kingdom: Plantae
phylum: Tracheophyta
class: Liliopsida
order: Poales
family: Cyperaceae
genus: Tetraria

* * *

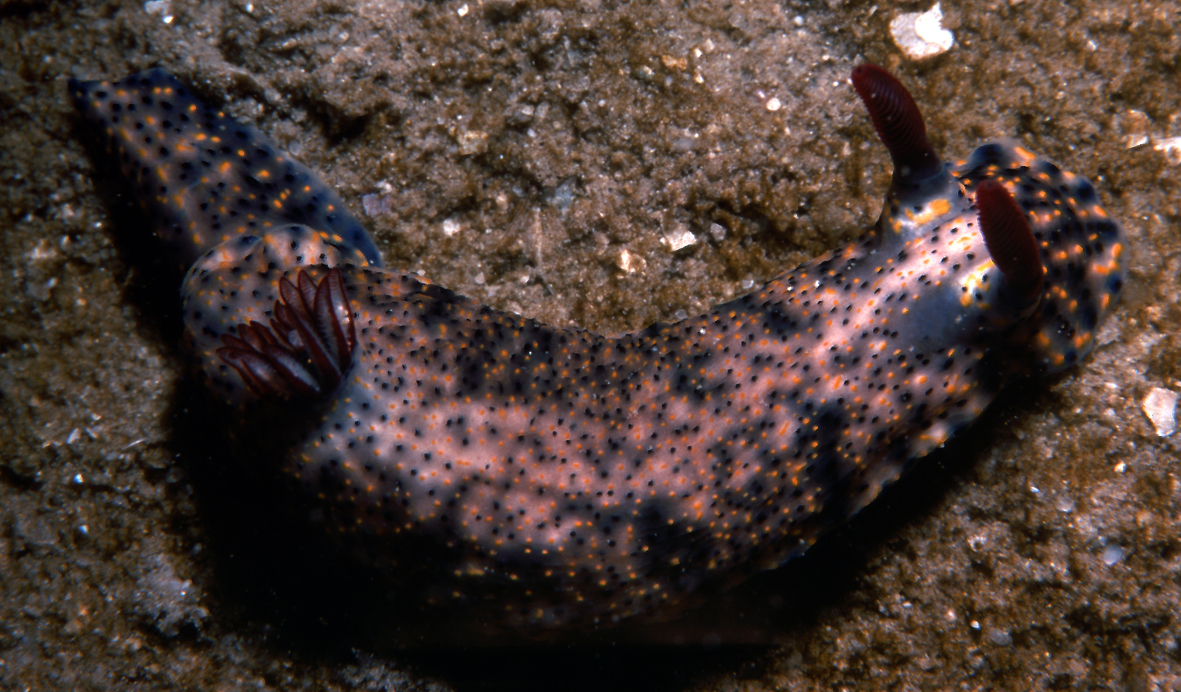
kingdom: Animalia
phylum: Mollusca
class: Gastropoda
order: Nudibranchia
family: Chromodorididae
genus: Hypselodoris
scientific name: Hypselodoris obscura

■ Work instructions ■
Copy out, with no changes, the part of the records that opens with the line containing "phylum: Mollusca" and closes with the line containing "scientific name: Hypselodoris obscura", both of those lines included.

■ Answer in full ■
phylum: Mollusca
class: Gastropoda
order: Nudibranchia
family: Chromodorididae
genus: Hypselodoris
scientific name: Hypselodoris obscura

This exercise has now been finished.